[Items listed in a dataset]
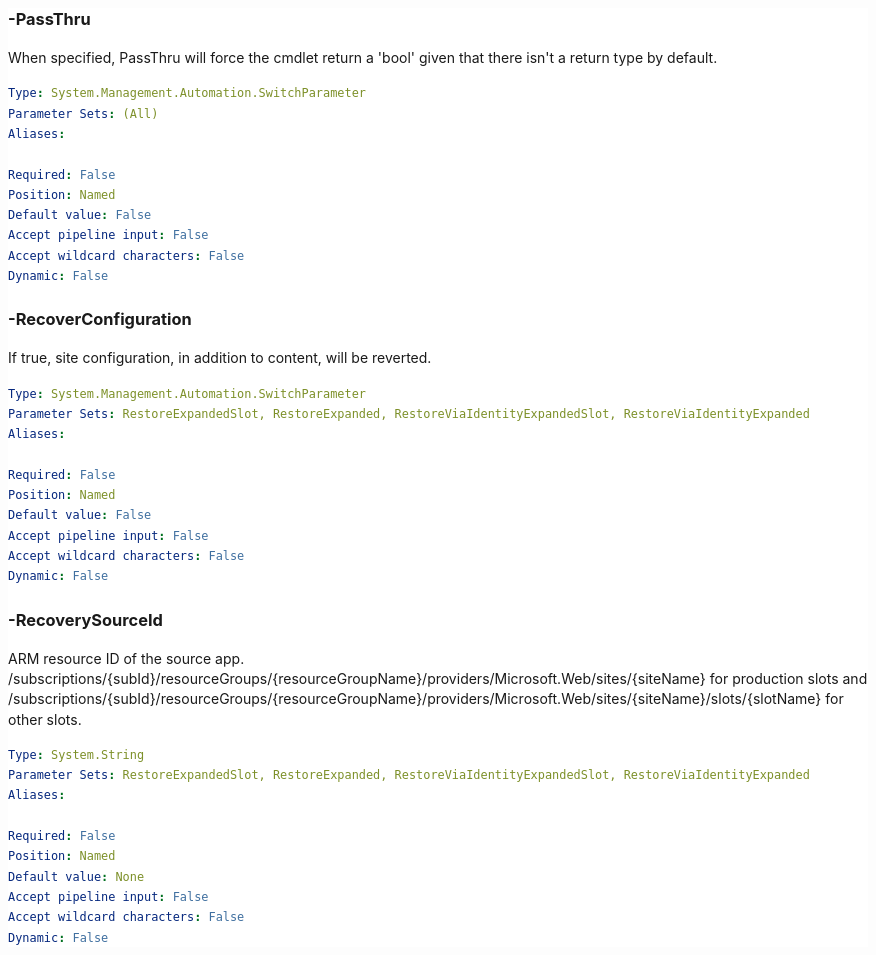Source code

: ### -PassThru
When specified, PassThru will force the cmdlet return a 'bool' given that there isn't a return type by default.

```yaml
Type: System.Management.Automation.SwitchParameter
Parameter Sets: (All)
Aliases:

Required: False
Position: Named
Default value: False
Accept pipeline input: False
Accept wildcard characters: False
Dynamic: False
```

### -RecoverConfiguration
If true, site configuration, in addition to content, will be reverted.

```yaml
Type: System.Management.Automation.SwitchParameter
Parameter Sets: RestoreExpandedSlot, RestoreExpanded, RestoreViaIdentityExpandedSlot, RestoreViaIdentityExpanded
Aliases:

Required: False
Position: Named
Default value: False
Accept pipeline input: False
Accept wildcard characters: False
Dynamic: False
```

### -RecoverySourceId
ARM resource ID of the source app.
/subscriptions/{subId}/resourceGroups/{resourceGroupName}/providers/Microsoft.Web/sites/{siteName} for production slots and /subscriptions/{subId}/resourceGroups/{resourceGroupName}/providers/Microsoft.Web/sites/{siteName}/slots/{slotName} for other slots.

```yaml
Type: System.String
Parameter Sets: RestoreExpandedSlot, RestoreExpanded, RestoreViaIdentityExpandedSlot, RestoreViaIdentityExpanded
Aliases:

Required: False
Position: Named
Default value: None
Accept pipeline input: False
Accept wildcard characters: False
Dynamic: False
```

*Problem statement*
Print only the lines from the one with "for other slots." to the end of the records, both included.

*Answer for this exercise*
/subscriptions/{subId}/resourceGroups/{resourceGroupName}/providers/Microsoft.Web/sites/{siteName} for production slots and /subscriptions/{subId}/resourceGroups/{resourceGroupName}/providers/Microsoft.Web/sites/{siteName}/slots/{slotName} for other slots.

```yaml
Type: System.String
Parameter Sets: RestoreExpandedSlot, RestoreExpanded, RestoreViaIdentityExpandedSlot, RestoreViaIdentityExpanded
Aliases:

Required: False
Position: Named
Default value: None
Accept pipeline input: False
Accept wildcard characters: False
Dynamic: False
```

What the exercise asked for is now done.